Both Sides of the Aisle in Congress Blamed for Divide; Political Divisions Considered Real and Serious Not Media Hype.
- Americans believe that both Republicans in Congress (63%) and Democrats in Congress (52%) are doing more to divide the country than to unite it.
- In a reversal of the trend to blame the media, 65% say that Congressman Joe Wilson's exclamation of "you lie," Congressman Alan Grayson's claim that Republican's health care plan is for "seniors to die quickly," and angry outbursts at town hall meetings are events that are part of a larger problem in our country today, rather than isolated examples that have been blown out of proportion by the news media (35%).
- People were divided on whether commentators on cable networks, talk radio and blogs who take strong conservative or liberal views promoting differing opinions is positive or negative trend, with 39% saying that it is very or somewhat favorable, 30% saying it is neutral and 40% saying it is somewhat or very unfavorable.
Most See President Obama as a Figure of Unity; Believe Race Affects Public Impressions of the President, Not Job Performance.
- Fifty-five (55%) percent say Obama is doing more to unite the country, while 39% say he is doing more to divide it. There are predictable partisan differences on this question, with 85% of Democrats and 53% of independents describing Obama as helping to unite the country, while 77% of Republicans say he is doing more to divide it.
- Most voters do not believe that President Obama's race has a significant effect on the way he handles his job as president. Thirty-nine percent of Whites, 40% of Hispanics, and 39% of African Americans say Obama's race has a big or some effect.

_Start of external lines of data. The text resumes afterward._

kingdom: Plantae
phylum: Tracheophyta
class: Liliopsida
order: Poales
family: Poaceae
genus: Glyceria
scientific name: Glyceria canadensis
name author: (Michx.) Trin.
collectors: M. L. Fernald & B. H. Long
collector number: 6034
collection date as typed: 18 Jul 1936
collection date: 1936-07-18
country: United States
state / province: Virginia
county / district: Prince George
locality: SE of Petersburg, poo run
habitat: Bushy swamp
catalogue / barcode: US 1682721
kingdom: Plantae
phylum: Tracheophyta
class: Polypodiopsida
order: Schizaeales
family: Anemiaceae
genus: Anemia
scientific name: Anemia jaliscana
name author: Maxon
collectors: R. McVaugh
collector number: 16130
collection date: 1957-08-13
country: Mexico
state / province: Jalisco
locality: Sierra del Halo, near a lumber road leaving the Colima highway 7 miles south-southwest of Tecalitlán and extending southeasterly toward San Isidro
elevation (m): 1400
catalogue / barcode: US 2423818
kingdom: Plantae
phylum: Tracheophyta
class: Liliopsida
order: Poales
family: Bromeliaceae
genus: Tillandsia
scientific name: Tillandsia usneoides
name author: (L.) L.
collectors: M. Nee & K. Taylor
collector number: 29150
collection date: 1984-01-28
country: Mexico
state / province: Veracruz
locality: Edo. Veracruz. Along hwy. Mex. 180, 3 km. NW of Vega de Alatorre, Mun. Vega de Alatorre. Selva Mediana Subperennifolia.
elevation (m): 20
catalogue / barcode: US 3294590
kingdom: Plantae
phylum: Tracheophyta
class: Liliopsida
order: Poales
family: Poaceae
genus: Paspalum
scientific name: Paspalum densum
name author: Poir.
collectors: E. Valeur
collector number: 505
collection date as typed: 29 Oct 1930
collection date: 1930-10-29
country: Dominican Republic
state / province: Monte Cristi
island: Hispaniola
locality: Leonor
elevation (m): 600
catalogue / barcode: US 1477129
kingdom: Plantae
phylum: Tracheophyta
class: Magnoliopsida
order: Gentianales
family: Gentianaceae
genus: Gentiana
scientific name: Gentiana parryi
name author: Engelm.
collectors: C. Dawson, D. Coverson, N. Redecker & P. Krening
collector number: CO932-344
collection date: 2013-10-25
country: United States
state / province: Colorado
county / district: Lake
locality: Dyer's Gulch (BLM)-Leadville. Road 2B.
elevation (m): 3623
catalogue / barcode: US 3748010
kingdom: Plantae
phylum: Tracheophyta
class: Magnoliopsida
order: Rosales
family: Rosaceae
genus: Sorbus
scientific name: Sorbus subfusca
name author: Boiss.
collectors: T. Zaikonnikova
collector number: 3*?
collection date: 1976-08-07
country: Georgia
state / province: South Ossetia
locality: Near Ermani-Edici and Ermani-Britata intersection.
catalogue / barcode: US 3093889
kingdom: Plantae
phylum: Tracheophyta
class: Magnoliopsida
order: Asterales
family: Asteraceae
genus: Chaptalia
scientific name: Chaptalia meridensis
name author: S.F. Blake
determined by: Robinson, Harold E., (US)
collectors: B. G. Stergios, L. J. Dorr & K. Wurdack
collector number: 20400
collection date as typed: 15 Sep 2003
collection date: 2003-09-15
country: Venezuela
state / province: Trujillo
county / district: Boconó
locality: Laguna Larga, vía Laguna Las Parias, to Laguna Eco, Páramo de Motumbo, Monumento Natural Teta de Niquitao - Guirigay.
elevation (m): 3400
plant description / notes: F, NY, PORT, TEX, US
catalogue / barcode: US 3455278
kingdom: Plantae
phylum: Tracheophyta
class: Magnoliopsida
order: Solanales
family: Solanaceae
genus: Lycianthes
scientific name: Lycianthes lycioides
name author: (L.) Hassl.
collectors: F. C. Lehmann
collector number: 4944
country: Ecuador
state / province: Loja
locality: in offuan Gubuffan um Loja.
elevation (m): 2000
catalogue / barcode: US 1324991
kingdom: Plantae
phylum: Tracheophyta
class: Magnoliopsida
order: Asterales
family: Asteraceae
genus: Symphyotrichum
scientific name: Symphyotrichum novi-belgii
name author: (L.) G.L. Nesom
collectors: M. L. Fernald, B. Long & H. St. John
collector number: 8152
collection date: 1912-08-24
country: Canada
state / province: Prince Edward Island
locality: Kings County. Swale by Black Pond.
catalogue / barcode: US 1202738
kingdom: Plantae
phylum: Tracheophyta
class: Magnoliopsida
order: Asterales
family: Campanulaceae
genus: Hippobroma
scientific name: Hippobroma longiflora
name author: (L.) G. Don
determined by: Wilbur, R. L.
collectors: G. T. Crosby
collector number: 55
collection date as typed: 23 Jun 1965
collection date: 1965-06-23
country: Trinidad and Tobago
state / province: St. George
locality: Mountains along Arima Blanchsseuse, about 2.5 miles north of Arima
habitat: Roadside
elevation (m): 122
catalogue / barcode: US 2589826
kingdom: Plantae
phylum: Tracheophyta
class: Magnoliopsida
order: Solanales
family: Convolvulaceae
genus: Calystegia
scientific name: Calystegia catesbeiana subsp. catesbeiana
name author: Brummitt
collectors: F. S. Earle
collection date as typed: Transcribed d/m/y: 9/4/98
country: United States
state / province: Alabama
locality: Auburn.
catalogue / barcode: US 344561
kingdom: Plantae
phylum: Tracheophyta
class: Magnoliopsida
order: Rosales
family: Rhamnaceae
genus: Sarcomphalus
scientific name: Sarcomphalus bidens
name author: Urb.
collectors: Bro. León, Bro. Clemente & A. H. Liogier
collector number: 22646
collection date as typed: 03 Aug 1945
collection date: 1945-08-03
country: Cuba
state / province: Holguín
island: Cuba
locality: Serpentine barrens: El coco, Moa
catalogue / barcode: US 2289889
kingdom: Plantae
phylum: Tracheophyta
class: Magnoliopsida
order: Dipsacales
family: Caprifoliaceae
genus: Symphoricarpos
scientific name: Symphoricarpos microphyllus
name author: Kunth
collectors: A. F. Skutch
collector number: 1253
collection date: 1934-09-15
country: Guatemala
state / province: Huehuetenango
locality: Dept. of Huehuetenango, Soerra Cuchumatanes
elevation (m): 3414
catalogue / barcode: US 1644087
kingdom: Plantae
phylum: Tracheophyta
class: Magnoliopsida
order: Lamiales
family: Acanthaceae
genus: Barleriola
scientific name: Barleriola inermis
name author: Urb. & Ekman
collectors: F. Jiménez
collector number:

- But they do believe that President Obama's race has at least some effect on the way black people judge him as president (84% of Whites, 73% of Hispanics, and 80% of African Americans say big or some effect). African Americans (78%) and Hispanics (68%) tend to believe that President Obama's race has an effect on how White people judge him, while fewer Whites agree (53%).
Parents Seen as the Problem and the Solution; Individual Responsibility a Key:
- Parents clearly are seen as the people who are best able to reduce the amount of prejudice, intolerance, and discrimination in the USA (80% saying that have the power to help), but they also are seen as falling down on the job with 58% saying that they spend too little time addressing these issues.
- Coming in third behind unemployment and the cost of health care the top issue facing the United States, 74% say that individuals lacking a sense of personal responsibility for dealing with their own problems is a very or fairly serious problem. And nearly half (47%) feel that average citizens spend too little time trying to reduce prejudice and discrimination.
Interviewing was conducted from October 30 to November 4, 2009, among a nationally representative sample of 1,614 adults, including 607 interviews conducted by telephone and 1,007 interviews conducted online, including oversampling of African Americans and Hispanics. The margin of error for the survey is +/-2.8%.